Similar efforts are being pushed in Arkansas, Arizona, Florida, Georgia, Missouri, Nevada, North Dakota, Oklahoma, South Carolina and South Dakota. Most are still at the preliminary stages.
The organization pushing this effort — Save Our Secret Ballot, a nonprofit group — is trying to get states to adopt the following language to their constitutions:
"The right of individuals to vote by secret ballot is fundamental. Where state or federal law requires elections for public office or public votes on initiatives or referenda, or designations or authorizations of employee representation, the right of individuals to vote by secret ballot shall be guaranteed."
Former Oklahoma Congressman Ernest Istook, another Republican, is chairman of SOS Ballot. He says the issue is too important to be left to Congress, where card check's fate lies in the hands of a few wavering senators.
"There are no permanent victories in Washington," Istook said. "We know that regardless of what happens or fails to happen in Congress this year, the labor union pressure on this is not going to go away."
His organization not only wants to "kill a bad bill," he added, "but kill a bad idea. The way you stop it from being resurrected is by creating these protections in state constitutions."
It won't be easy. As Istook concedes, the criteria for revising state constitutions vary state by state. Florida House Majority Leader Adam Hasner, a backer, is "optimistic," but said his team faces a lot of hurdles.
"It would require a three-fifths vote in the Florida Legislature in the House and the Senate, and then it would require a 60% voter approval in the November 2010 election for it to be placed in our constitution," Hasner said.
This is a new effort by card check opponents. SOS Ballot was only founded in December. Its board includes several ex-Republican lawmakers as well as members of conservative activist groups.
Fans of card check dismiss the effort. John Sweeney, president of the AFL-CIO, told IBD he doesn't believe that state laws — even state constitutions — can trump federal law.
"I believe this bill (the congressional card check legislation) pre-empts any state action," Sweeney said.
Some on the anti-card check side fear Sweeney might be right. A lobbyist for one group fighting against card check told IBD the state constitution changes could lose court challenges.
"We're uncertain about it," the lobbyist said. "That's why we are focusing on things at the federal level."

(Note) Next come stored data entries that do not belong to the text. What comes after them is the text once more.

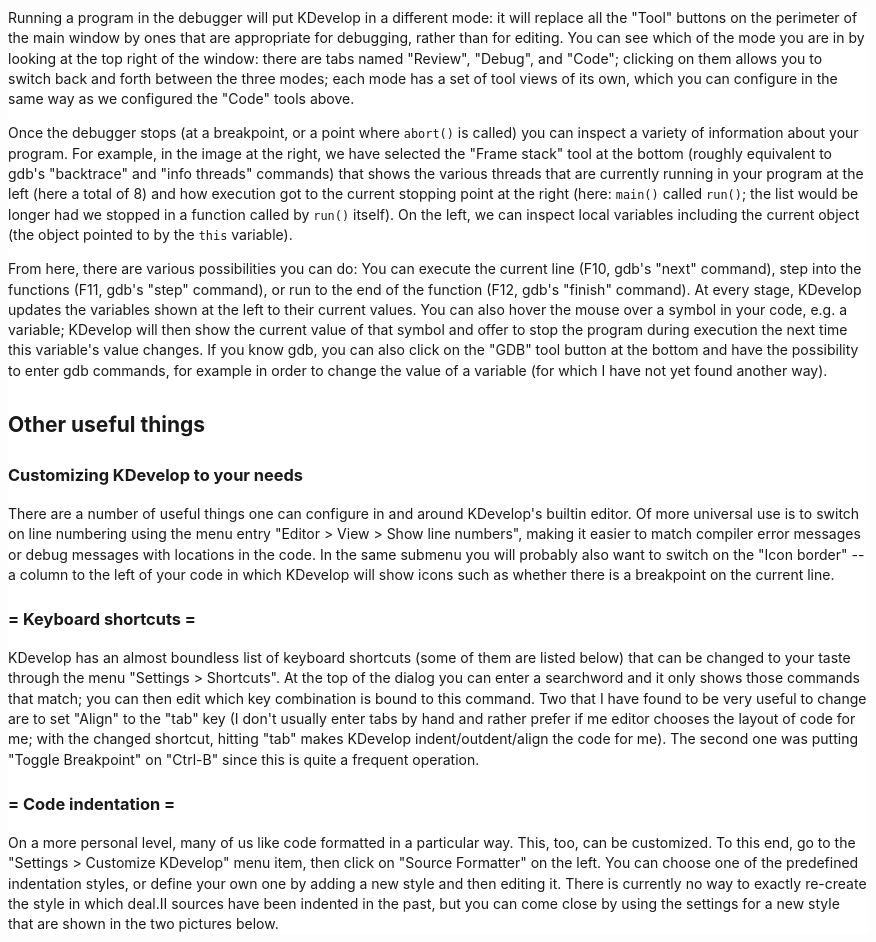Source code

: Running a program in the debugger will put KDevelop in a different mode: it will replace all the "Tool" buttons on the perimeter of the main window by ones that are appropriate for debugging, rather than for editing. You can see which of the mode you are in by looking at the top right of the window: there are tabs named "Review", "Debug", and "Code"; clicking on them allows you to switch back and forth between the three modes; each mode has a set of tool views of its own, which you can configure in the same way as we configured the "Code" tools above.

Once the debugger stops (at a breakpoint, or a point where `abort()` is called) you can inspect a variety of information about your program. For example, in the image at the right, we have selected the "Frame stack" tool at the bottom (roughly equivalent to gdb's "backtrace" and "info threads" commands) that shows the various threads that are currently running in your program at the left (here a total of 8) and how execution got to the current stopping point at the right (here: `main()` called `run()`; the list would be longer had we stopped in a function called by `run()` itself). On the left, we can inspect local variables including the current object (the object pointed to by the `this` variable).

From here, there are various possibilities you can do: You can execute the current line (F10, gdb's "next" command), step into the functions (F11, gdb's "step" command), or run to the end of the function (F12, gdb's "finish" command). At every stage, KDevelop updates the variables shown at the left to their current values. You can also hover the mouse over a symbol in your code, e.g. a variable; KDevelop will then show the current value of that symbol and offer to stop the program during execution the next time this variable's value changes. If you know gdb, you can also click on the "GDB" tool button at the bottom and have the possibility to enter gdb commands, for example in order to change the value of a variable (for which I have not yet found another way).

## Other useful things

### Customizing KDevelop to your needs

There are a number of useful things one can configure in and around KDevelop's builtin editor. Of more universal use is to switch on line numbering using the menu entry "Editor > View > Show line numbers", making it easier to match compiler error messages or debug messages with locations in the code. In the same submenu you will probably also want to switch on the "Icon border" -- a column to the left of your code in which KDevelop will show icons such as whether there is a breakpoint on the current line.

### = Keyboard shortcuts =

KDevelop has an almost boundless list of keyboard shortcuts (some of them are listed below) that can be changed to your taste through the menu "Settings > Shortcuts". At the top of the dialog you can enter a searchword and it only shows those commands that match; you can then edit which key combination is bound to this command. Two that I have found to be very useful to change are to set "Align" to the "tab" key (I don't usually enter tabs by hand and rather prefer if me editor chooses the layout of code for me; with the changed shortcut, hitting "tab" makes KDevelop indent/outdent/align the code for me). The second one was putting "Toggle Breakpoint" on "Ctrl-B" since this is quite a frequent operation.

### = Code indentation =

On a more personal level, many of us like code formatted in a particular way. This, too, can be customized. To this end, go to the "Settings > Customize KDevelop" menu item, then click on "Source Formatter" on the left. You can choose one of the predefined indentation styles, or define your own one by adding a new style and then editing it. There is currently no way to exactly re-create the style in which deal.II sources have been indented in the past, but you can come close by using the settings for a new style that are shown in the two pictures below.
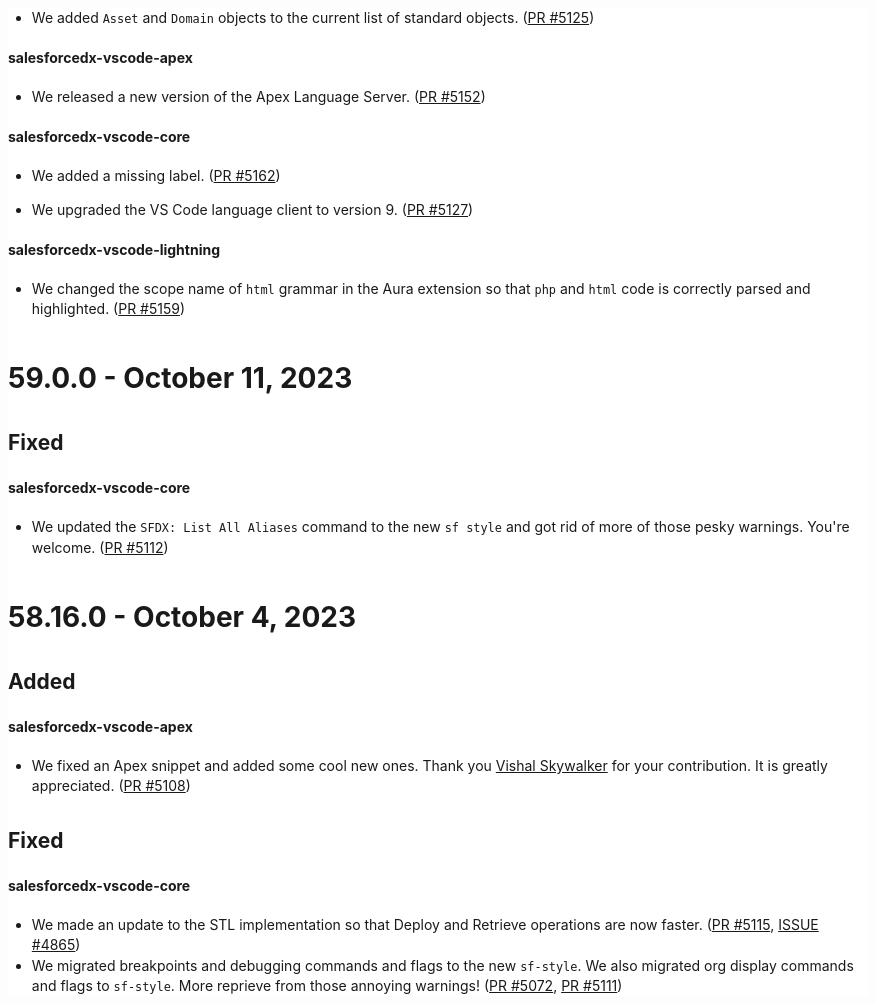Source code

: - We added `Asset` and `Domain` objects to the current list of standard objects. ([PR #5125](https://github.com/forcedotcom/salesforcedx-vscode/pull/5125))

#### salesforcedx-vscode-apex

- We released a new version of the Apex Language Server. ([PR #5152](https://github.com/forcedotcom/salesforcedx-vscode/pull/5152))

#### salesforcedx-vscode-core

- We added a missing label. ([PR #5162](https://github.com/forcedotcom/salesforcedx-vscode/pull/5162))

- We upgraded the VS Code language client to version 9. ([PR #5127](https://github.com/forcedotcom/salesforcedx-vscode/pull/5127))

#### salesforcedx-vscode-lightning

- We changed the scope name of `html` grammar in the Aura extension so that `php` and `html` code is correctly parsed and highlighted. ([PR #5159](https://github.com/forcedotcom/salesforcedx-vscode/pull/5159))

# 59.0.0 - October 11, 2023

## Fixed

#### salesforcedx-vscode-core

- We updated the `SFDX: List All Aliases` command to the new `sf style` and got rid of more of those pesky warnings. You're welcome. ([PR #5112](https://github.com/forcedotcom/salesforcedx-vscode/pull/5112))

# 58.16.0 - October 4, 2023

## Added

#### salesforcedx-vscode-apex

- We fixed an Apex snippet and added some cool new ones. Thank you [Vishal Skywalker](https://github.com/Vishal-skywalker) for your contribution. It is greatly appreciated. ([PR #5108](https://github.com/forcedotcom/salesforcedx-vscode/pull/5108))

## Fixed

#### salesforcedx-vscode-core

- We made an update to the STL implementation so that Deploy and Retrieve operations are now faster. ([PR #5115](https://github.com/forcedotcom/salesforcedx-vscode/pull/5115), [ISSUE #4865](https://github.com/forcedotcom/salesforcedx-vscode/issues/4865))
- We migrated breakpoints and debugging commands and flags to the new `sf-style`. We also migrated org display commands and flags to `sf-style`. More reprieve from those annoying warnings! ([PR #5072](https://github.com/forcedotcom/salesforcedx-vscode/pull/5072), [PR #5111](https://github.com/forcedotcom/salesforcedx-vscode/pull/5111))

Istook said he is certain any legal challenge could be rebuffed. He shrugged off critics of the state approach.
"No matter what your argument is in Washington, you can always find somebody to buy into it," Istook said.
Card check is a top priority of Big Labor, which sees it as crucial to reversing a decline in membership. Only 12.4% of the total work force is unionized, according to the Bureau of Labor Statistics. The number is even smaller for the private sector, just 7.6%.
Under labor law, union organizers must get signatures from 30% of a company's workers. The National Labor Relations Board then oversees a secret ballot election. If more than 50% of the vote is for a union, it is recognized.
Card check would change this by eliminating the NLRB election. Instead, unions would only need to get the signatures of more than half of the employees.
Critics argue that by eliminating the secret ballot, the law would make it easy for unions to coerce or trick people into signing up. Unions claim the change is needed to counter business campaigns against unionization.
The bill also would impose mandatory arbitration on labor contracts if business and labor can't come to an agreement after a union has been recognized. A federal arbitrator would then dictate contract terms. That worries Big Business, which says it would give labor an incentive not to reach a compromise.
A study by LEGC, a private consulting firm, concluded that card check would boost unionization by 5% to 10% in its first year and lift unemployment by 1.5 to 3 points.
The current jobless rate is 8.1%, a 25-year high.
Many experts say it could hit 10% by the end of 2010.
Card check passed the House in 2007, but stalled in the Senate,where it was filibustered.
Fans were hopeful they'd have better luck this time, but some who previously supported it, such as Sens. Ben Nelson, D-Neb., and Arlen Specter, R-Pa., appear to be leaning against it.